## Problem statement
Reproduce the passage below on measuring media bias word for word, in full.

## Excerpted passage
------------------------
When I was in graduate school, I think the most difficult concept for any scholar to measure was media bias. How do we know one story is biased while another one is not? Bias is a great and easy to use concept if we are talking about me shooting a bow and arrow as part of summer camp as a kid. There’s an objective target out there. If my shot keeps missing two inches to the left of where I aim, I can try to correct the physical errors in my shot by aiming two inches to the right of the bull’s-eye.
Objective journalists strive for the bull’s-eye every time too. However, there is no stable, fixed target for journalists to shoot at. Writing news stories involves a lot of judgment calls. Is this source credible? How do I portray them? Reasonable people can disagree about where the target should be. This means bias is an inherently relative concept when we are talking about the media. It’s based on our frame of reference. As I wrote years ago, audiences may want something different than news organizations.
Measuring media bias is awfully difficult because the target isn’t fixed. We have to choose a reasonable target – some standard of objective journalism – before we could measure how far off actual news content is. Choosing the target is almost inevitably a value-laden judgment. Even “objective” targets lead to value-laden interpretations of the results. For example, let’s say we want to compare news organizations to members of Congress. It takes a lot of work to going through the Congressional Record to build the target. All the work may not be worth it. Congress isn’t a truly “objective” target because it has a majority party. A centrist newspaper would be to the left of Congress today, even if it is closer to the average ideology of Americans.
Since looking for “objective” targets to measure media bias can be a lot of work for little reward, that’s not how most scholars have tried to study journalistic bias. It’s much easier to look at two different media organizations and measure their content relative to each other. Another favorite strategy is to choose two similar news events, then study how the apple received different news coverage than the orange. These strategies are easy to do. They don’t require special math skills for the audience to follow the argument.
------------------------
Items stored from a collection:
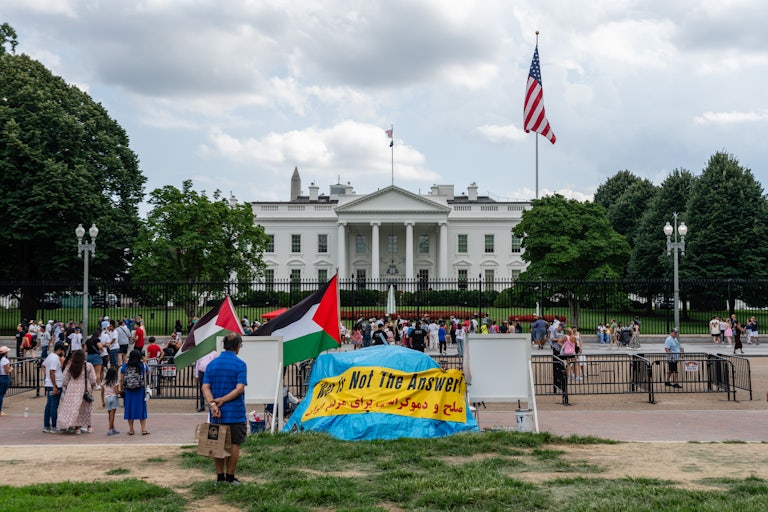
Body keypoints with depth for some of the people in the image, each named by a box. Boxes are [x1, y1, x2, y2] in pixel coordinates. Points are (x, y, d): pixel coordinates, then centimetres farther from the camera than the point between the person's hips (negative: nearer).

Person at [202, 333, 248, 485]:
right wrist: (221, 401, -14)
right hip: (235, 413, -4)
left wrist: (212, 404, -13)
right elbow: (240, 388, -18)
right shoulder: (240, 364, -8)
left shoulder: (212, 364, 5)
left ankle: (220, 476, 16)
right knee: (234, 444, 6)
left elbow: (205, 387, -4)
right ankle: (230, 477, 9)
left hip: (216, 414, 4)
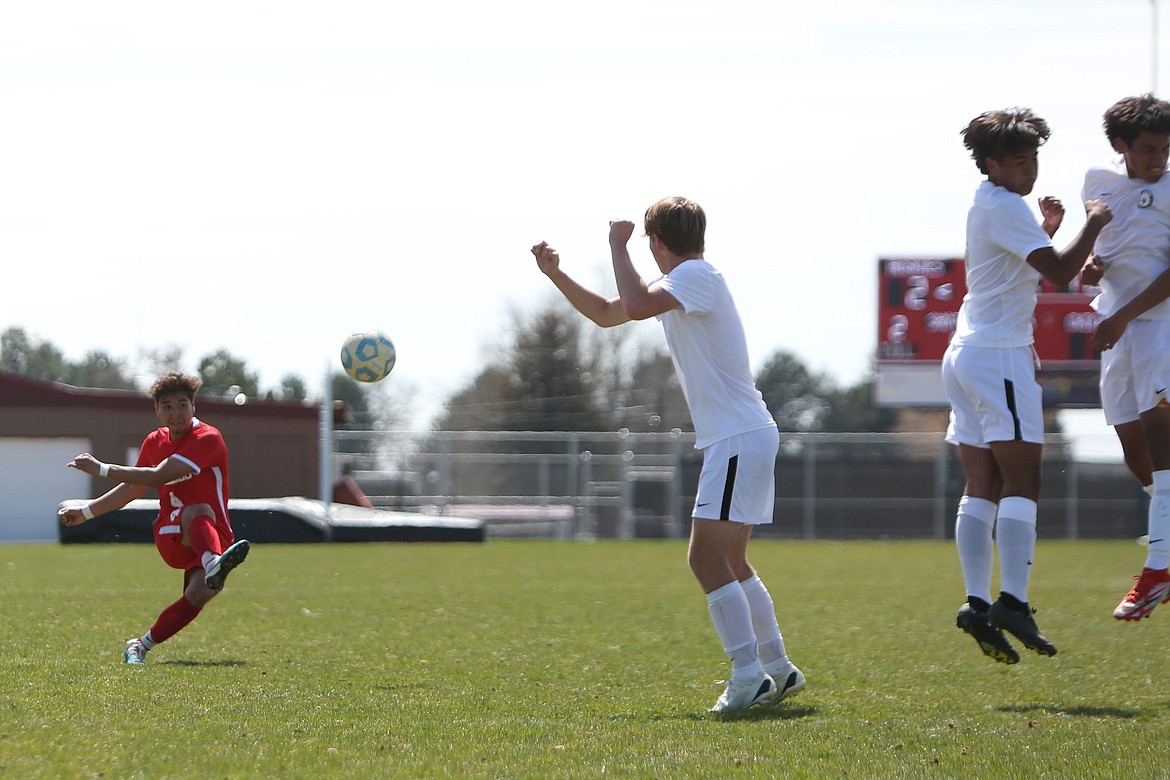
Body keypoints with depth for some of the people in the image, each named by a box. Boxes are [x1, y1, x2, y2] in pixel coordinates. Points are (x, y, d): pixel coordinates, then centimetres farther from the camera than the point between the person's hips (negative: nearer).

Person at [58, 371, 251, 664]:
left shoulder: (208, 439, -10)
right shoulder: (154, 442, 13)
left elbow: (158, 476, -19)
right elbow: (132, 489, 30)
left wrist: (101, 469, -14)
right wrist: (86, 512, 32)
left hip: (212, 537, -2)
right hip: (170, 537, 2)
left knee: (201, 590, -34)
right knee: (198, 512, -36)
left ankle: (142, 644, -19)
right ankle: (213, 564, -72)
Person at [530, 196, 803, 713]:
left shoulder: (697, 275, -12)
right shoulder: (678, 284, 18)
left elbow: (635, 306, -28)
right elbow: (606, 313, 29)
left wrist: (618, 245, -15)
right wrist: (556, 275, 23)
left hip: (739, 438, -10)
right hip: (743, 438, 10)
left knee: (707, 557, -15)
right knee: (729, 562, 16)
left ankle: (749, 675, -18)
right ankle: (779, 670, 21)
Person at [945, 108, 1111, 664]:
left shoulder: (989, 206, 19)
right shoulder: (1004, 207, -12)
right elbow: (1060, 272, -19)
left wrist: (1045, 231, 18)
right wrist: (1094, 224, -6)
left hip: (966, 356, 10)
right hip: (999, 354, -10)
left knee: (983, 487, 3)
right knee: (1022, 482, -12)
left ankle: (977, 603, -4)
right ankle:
------------------------
## Response area
When I was in graduate school, I think the most difficult concept for any scholar to measure was media bias. How do we know one story is biased while another one is not? Bias is a great and easy to use concept if we are talking about me shooting a bow and arrow as part of summer camp as a kid. There’s an objective target out there. If my shot keeps missing two inches to the left of where I aim, I can try to correct the physical errors in my shot by aiming two inches to the right of the bull’s-eye.
Objective journalists strive for the bull’s-eye every time too. However, there is no stable, fixed target for journalists to shoot at. Writing news stories involves a lot of judgment calls. Is this source credible? How do I portray them? Reasonable people can disagree about where the target should be. This means bias is an inherently relative concept when we are talking about the media. It’s based on our frame of reference. As I wrote years ago, audiences may want something different than news organizations.
Measuring media bias is awfully difficult because the target isn’t fixed. We have to choose a reasonable target – some standard of objective journalism – before we could measure how far off actual news content is. Choosing the target is almost inevitably a value-laden judgment. Even “objective” targets lead to value-laden interpretations of the results. For example, let’s say we want to compare news organizations to members of Congress. It takes a lot of work to going through the Congressional Record to build the target. All the work may not be worth it. Congress isn’t a truly “objective” target because it has a majority party. A centrist newspaper would be to the left of Congress today, even if it is closer to the average ideology of Americans.
Since looking for “objective” targets to measure media bias can be a lot of work for little reward, that’s not how most scholars have tried to study journalistic bias. It’s much easier to look at two different media organizations and measure their content relative to each other. Another favorite strategy is to choose two similar news events, then study how the apple received different news coverage than the orange. These strategies are easy to do. They don’t require special math skills for the audience to follow the argument.